Caught On Video: Oakland Realtors Coach Buyers On How To Profit From Tenant Eviction
OAKLAND (KPIX) - Oakland's housing market is sizzling. There are open houses every weekend. And many of them are filled with tenants who have to awkwardly watch and listen to the people who could take away their homes.
It's an especially lucrative business model because of what some are calling a huge loophole in the city's eviction law.
Undercover cameras videotaped, as realtors walked KPIX and a group of potential home buyers through duplexes and triplexes at open houses in Oakland. They coached us as we went along on how to legally kick out everyone living there.
It was a crash course in the business of eviction, all caught on hidden camera.
"You can move in, and then once you have lived in the property, then the umm the restrictions on evictions and stuff go away," one realtor told us.
The realtors openly explained how to maximize our return and make a career off buying and selling duplexes.
Another realtor put it this way: "A lot of people, that is what they do for a living. They will buy apartments that have below market rate rents, and figure out a way that they can get them up higher so they can sell it for a profit."
Meanwhile, current occupants of the home were sitting within earshot, knowing whoever buys their place has the ability to drastically change their life.
Morgan West lives in Oakland. We toured her apartment while she was home.
"Honestly kind of awkward," she said.
The realtor thanked her and wished her a 'good day' as we left.
These apartment tours have been part of Love's life for the past 7 months. She's been anxiously watching realtors advertise the West Oakland triplex she desperately wants to continue living in.
"I think there's got to be some level of understanding that when you're coming in and probably going to push people out of your home, that's going to be really hard for those people," says Love. "If that doesn't make you uncomfortable, I think there's really a problem."
Love and the other women living in her triplex are all artists. If she loses this apartment she says she won't be able to afford rent in the Bay Area.
"I think it's really sad and horrible that folks who are artists are being pushed out," she says. "I think it's even more sad and horrible that people who have been in these neighborhoods for generations are being displaced."
KPIX showed the hidden camera video to Leah Simon-Weisberg, with Centro Legal de la Raza, a tenants' rights group in Oakland.
She listened as a third realtor showing us Morgen's triplex told us: "The day you own this property as the homeowner you can give 60-day notices to vacate to all three tenants immediately if you wanted."
"It's kind of one of those situations where you're sad to know you were right," she says. "We have the worst homelessness that California has had since the Great Depression, and some say since the big earthquake. If we want to live in a civil society and we don't understand why we have so many homeless families, this is why -- because we've allowed, we are tolerating that people are making a business model off of this."

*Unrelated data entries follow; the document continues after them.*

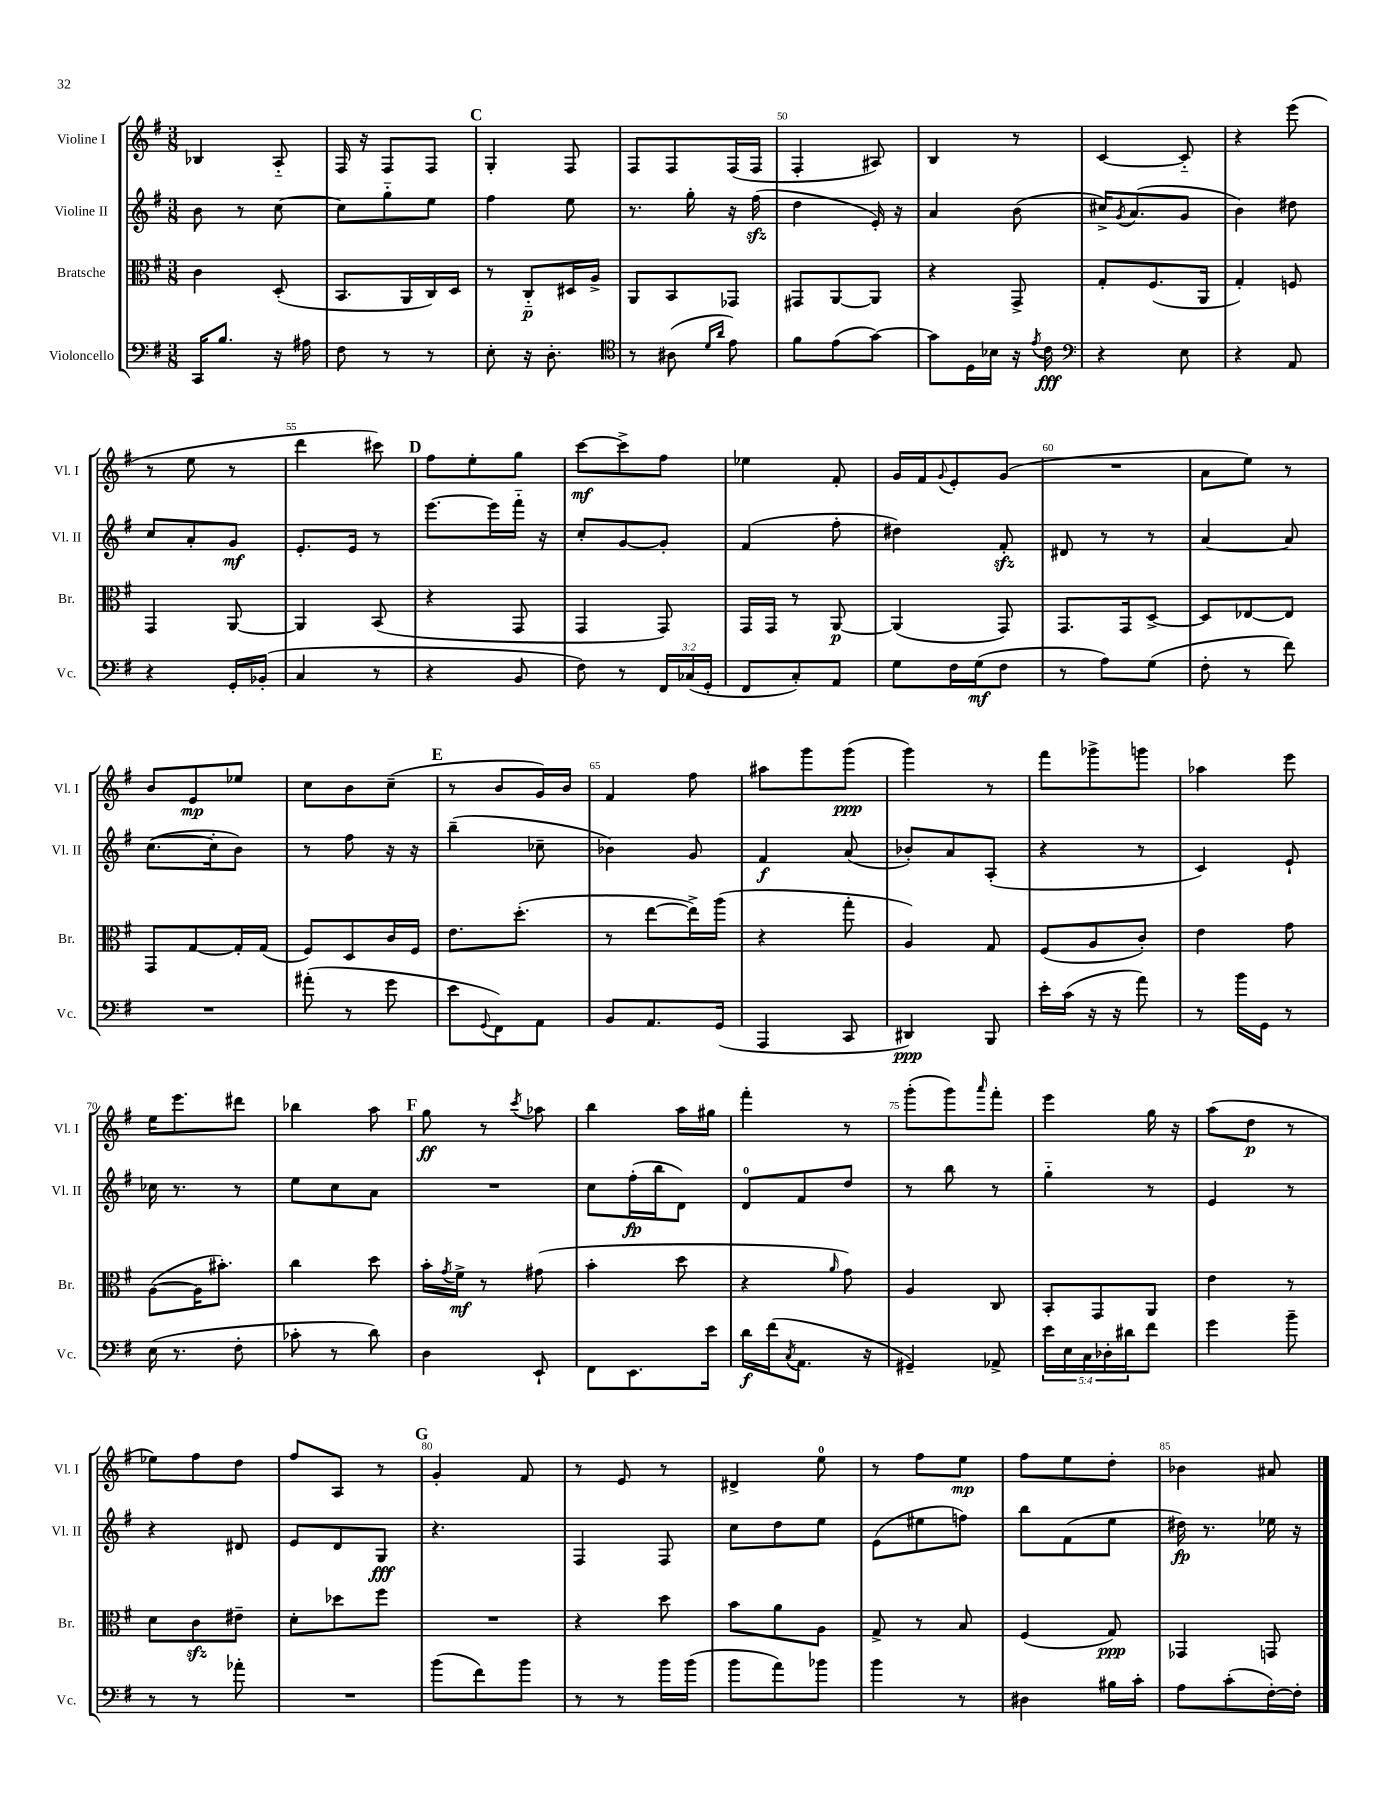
<<
\new StaffGroup <<
\new Staff = "s0" \with { instrumentName = "Violine I" shortInstrumentName = "Vl. I" } {
    \clef treble \key g \major \numericTimeSignature \time 3/8
    bes4 a8-_ |
    fis16 r16 fis8 fis8 |
    \mark \markup { \bold "C" } g4-. fis8 |
    fis8 fis8 fis16( fis16 |
    fis4-. ais8) |
    b4 r8 |
    c'4~ c'8-_ |
    r4 e'''8( |
    r8 e''8 r8 |
    d'''4 cis'''8) |
    \mark \markup { \bold "D" } fis''8 e''8-. g''8 |
    c'''8~\mf c'''8-> fis''8 |
    ees''4 fis'8-. |
    g'16 fis'16 \appoggiatura { g'8 } e'8-. g'8( |
    R4. |
    a'8 e''8) r8 |
    b'8 e'8\mp ees''8 |
    c''8 b'8 c''8--( |
    \mark \markup { \bold "E" } r8 b'8 g'16) b'16 |
    fis'4 fis''8 |
    ais''8 g'''8 g'''8\ppp( |
    g'''4) r8 |
    fis'''8 ges'''8-> g'''8 |
    aes''4 e'''8 |
    e''16 e'''8. dis'''8 |
    bes''4 a''8 |
    \mark \markup { \bold "F" } g''8\ff r8 \acciaccatura { c'''8 } aes''8 |
    b''4 a''16 gis''16 |
    fis'''4-. r8 |
    g'''8-.( g'''8) \grace { a'''16 } fis'''8-. |
    e'''4 g''16 r16 |
    a''8( d''8\p r8 |
    ees''8) fis''8 d''8 |
    fis''8 a8 r8 |
    \mark \markup { \bold "G" } g'4-. fis'8 |
    r8 e'8 r8 |
    dis'4-> e''8-0 |
    r8 fis''8 e''8\mp |
    fis''8 e''8 d''8-. |
    bes'4 ais'8 \bar "|." |
}
\new Staff = "s1" \with { instrumentName = "Violine II" shortInstrumentName = "Vl. II" } {
    \clef treble \key g \major \numericTimeSignature \time 3/8
    b'8 r8 c''8~ |
    c''8 g''8-_ e''8 |
    \mark \markup { \bold "C" } fis''4 e''8 |
    r8. g''16-. r16 fis''16\sfz( |
    d''4 e'16-.) r16 |
    a'4 b'8( |
    cis''16->) \acciaccatura { g'8 } a'8.( g'8 |
    b'4) dis''8 |
    c''8 a'8-. g'8\mf |
    e'8.-. e'16 r8 |
    \mark \markup { \bold "D" } e'''8.~ e'''16 fis'''16-_ r16 |
    c''8-. g'8~ g'8-. |
    fis'4( fis''8-. |
    dis''4) fis'8-.\sfz |
    dis'8 r8 r8 |
    a'4~ a'8 |
    c''8.~( c''16-. b'8) |
    r8 fis''8 r16 r16 |
    \mark \markup { \bold "E" } b''4--( ces''8-- |
    bes'4) g'8 |
    fis'4\f a'8( |
    bes'8-.) a'8 a8-.( |
    r4 r8 |
    c'4) e'8-! |
    ces''16 r8. r8 |
    e''8 c''8 a'8 |
    \mark \markup { \bold "F" } R4. |
    c''8 fis''16-.\fp( b''16 d'8) |
    d'8-0 fis'8 d''8 |
    r8 b''8 r8 |
    g''4-_ r8 |
    e'4 r8 |
    r4 dis'8 |
    e'8 d'8 g8\fff |
    \mark \markup { \bold "G" } r4. |
    fis4 fis8 |
    c''8 d''8 e''8 |
    e'8( eis''8 f''8) |
    b''8 fis'8( e''8 |
    dis''16\fp) r8. ees''16 r16 \bar "|." |
}
\new Staff = "s2" \with { instrumentName = "Bratsche" shortInstrumentName = "Br." } {
    \clef alto \key g \major \numericTimeSignature \time 3/8
    c'4 d8-.( |
    b,8. a,16 c16) d16 |
    \mark \markup { \bold "C" } r8 c8-_\p dis16 a16-> |
    a,8 b,8 ges,8 |
    gis,8 a,8~ a,8 |
    r4 g,8-> |
    g8-. fis8.( a,16 |
    g4-.) f8 |
    g,4 a,8~ |
    a,4 b,8( |
    \mark \markup { \bold "D" } r4 g,8 |
    g,4 g,8) |
    g,16 g,16 r8 a,8~\p |
    a,4( g,8) |
    g,8. g,16 d8~-> |
    d8 ees8~ ees8 |
    g,8 g8~ g16-. g16( |
    fis8) d8 c'16 fis16 |
    \mark \markup { \bold "E" } e'8. d''8.-.( |
    r8 e''8~ e''16->) a''16( |
    r4 g''8-. |
    a4) g8 |
    fis8( a8 c'8-.) |
    e'4 g'8 |
    a8~( a16 bis'8.-.) |
    c''4 d''8 |
    \mark \markup { \bold "F" } b'16-. \acciaccatura { g'8 } fis'16->\mf r8 gis'8( |
    b'4-. d''8 |
    r4 \grace { a'16 } g'8) |
    a4 c8 |
    b,8-. g,8 a,8 |
    e'4 r8 |
    d'8 c'8\sfz eis'8-- |
    d'8-. des''8 fis''8 |
    \mark \markup { \bold "G" } R4. |
    r4 d''8 |
    b'8 a'8 a8 |
    g8-> r8 b8 |
    fis4( g8\ppp) |
    ges,4 g,8 \bar "|." |
}
\new Staff = "s3" \with { instrumentName = "Violoncello" shortInstrumentName = "Vc." } {
    \clef bass \key g \major \numericTimeSignature \time 3/8 \override Staff.TupletNumber.text = #tuplet-number::calc-fraction-text
    c,16 b8. r16 ais16 |
    fis8 r8 r8 |
    \mark \markup { \bold "C" } e8-. r16 d8.-. |
    \clef tenor r8 ais8( \grace { d'16 a'16 } e'8) |
    fis'8 e'8( g'8~) |
    g'8 d16 bes16 r16 \acciaccatura { e'8 } c'16\fff |
    \clef bass r4 e8 |
    r4 a,8 |
    r4 g,16-. bes,16-.( |
    c4 r8 |
    \mark \markup { \bold "D" } r4 b,8 |
    fis8) r8 \tuplet 3/2 { fis,16 ces16( g,16-. } |
    fis,8 c8-.) a,8 |
    g8 fis16 g16\mf( fis8 |
    r8 a8) g8( |
    fis8-. r8 fis'8) |
    R4. |
    ais'8-.( r8 g'8 |
    \mark \markup { \bold "E" } e'8 \appoggiatura { g,8 } fis,8) a,8 |
    b,8 a,8. g,16( |
    a,,4 c,8 |
    dis,4\ppp) b,,8 |
    e'16-. c'16( r16 r16 a'8) |
    r8 b'16 g,16 r8 |
    e16( r8. fis8-. |
    ces'8-. r8 d'8) |
    \mark \markup { \bold "F" } d4 e,8-! |
    fis,8 e,8. e'16 |
    d'16\f fis'16( \acciaccatura { c8 } a,8. r16 |
    gis,4--) aes,8-> |
    \tuplet 5/4 { e'16 e16 c16 des16-. dis'16 } fis'8 |
    g'4 b'8-- |
    r8 r8 aes'8-. |
    R4. |
    \mark \markup { \bold "G" } b'8( fis'8) b'8 |
    r8 r8 b'16 b'16( |
    b'8 a'8) bes'8 |
    b'4 r8 |
    dis4 bis16 c'16-. |
    a8 c'8-.( fis16~-.) fis16-. \bar "|." |
}
>>
>>
\layout { \context { \Score currentBarNumber = #46 \override BarNumber.break-visibility = ##(#f #t #t) barNumberVisibility = #(every-nth-bar-number-visible 5) } }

It is business model that is uniquely profitable in Oakland thanks to a loophole in the city's Just Cause for Eviction Ordinance. It states that all the tenants living in buildings with three units or less can be evicted as long as the owner occupies one.
"This is your home, this is not like a business, like the guy who has got the 100 unit building. This is where you live," says Wayne Roland.
He is with the East Bay Rental Housing Association. He says voters passed a ballot measure in 2002 to exempt small landlords from the 'just cause' eviction law for a reason.
"It takes 2 to tango," he says. "You can't just set up rules that favor tenants and have your concerns always related to the tenants. You have to be concerned about the people who are providing the housing, as well."
As for the small property owner in Oakland, Roland says "they are providing the lion's share -- the overwhelming lion's share of the affordable housing, so let's give them a break sometimes."
Meanwhile, with every day that goes by, another duplex sells over asking price. Artists like Love live day-to-day in their rented units, hoping for the best but bracing for the worst.
"It's really, really hard to think that you're going to be able to survive as an artist, but to know that your entire ability to be stable and find a place to live could be thrown in the trash at the drop of a dime is terrifying," she says wiping away her tears.
Simon-Weisberg's tenant's rights group is proposing a new ballot measure to overturn the old one from 2002 that would give small apartment owners in Oakland the exemption. City council members would have to vote to put it on the ballot in November. If they don't take action by the end of the month, she says it'll be too late.
She predicts that by next year, hundreds more Oakland residents will have been kicked out of their homes.